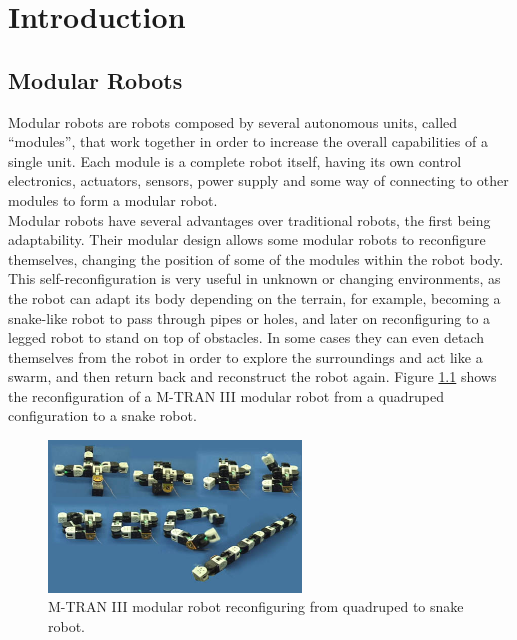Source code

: \chapter{Introduction}
\label{introduction}

\section{Modular Robots}
\label{introduction_intro}

Modular robots are robots composed by several autonomous units, called ``modules'', that work together in order to increase the overall capabilities of a single unit. Each module is a complete robot itself, having its own control electronics, actuators, sensors, power supply and some way of connecting to other modules to form a modular robot.\\

Modular robots have several advantages over traditional robots, the first being adaptability. Their modular design allows some modular robots to reconfigure themselves, changing the position of some of the modules within the robot body. This self-reconfiguration is very useful in unknown or changing environments, as the robot can adapt its body depending on the terrain, for example, becoming a snake-like robot to pass through pipes or holes, and later on reconfiguring to a legged robot to stand on top of obstacles. 
In some cases they can even detach themselves from the robot in order to explore the surroundings and act like a swarm, and then return back and reconstruct the robot again. Figure \ref{fig:intro_mtran3} shows the reconfiguration of a M-TRAN III modular robot from a quadruped configuration to a snake robot.\\

\begin{figure}[h]
		\centering
        \includegraphics[width=0.6\textwidth]{images/Intro_mtran3.jpg}
        \caption{M-TRAN III modular robot reconfiguring from quadruped to snake robot.}
        \label{fig:intro_mtran3}
\end{figure}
++++++++++
### What you have to do:
Omit the pictures, and quote the material above exactly as given.

### Solution below:
Source code

: \chapter{Introduction}
\label{introduction}

\section{Modular Robots}
\label{introduction_intro}

Modular robots are robots composed by several autonomous units, called ``modules'', that work together in order to increase the overall capabilities of a single unit. Each module is a complete robot itself, having its own control electronics, actuators, sensors, power supply and some way of connecting to other modules to form a modular robot.\\

Modular robots have several advantages over traditional robots, the first being adaptability. Their modular design allows some modular robots to reconfigure themselves, changing the position of some of the modules within the robot body. This self-reconfiguration is very useful in unknown or changing environments, as the robot can adapt its body depending on the terrain, for example, becoming a snake-like robot to pass through pipes or holes, and later on reconfiguring to a legged robot to stand on top of obstacles. 
In some cases they can even detach themselves from the robot in order to explore the surroundings and act like a swarm, and then return back and reconstruct the robot again. Figure \ref{fig:intro_mtran3} shows the reconfiguration of a M-TRAN III modular robot from a quadruped configuration to a snake robot.\\

\begin{figure}[h]
		\centering
        \includegraphics[width=0.6\textwidth]{images/Intro_mtran3.jpg}
        \caption{M-TRAN III modular robot reconfiguring from quadruped to snake robot.}
        \label{fig:intro_mtran3}
\end{figure}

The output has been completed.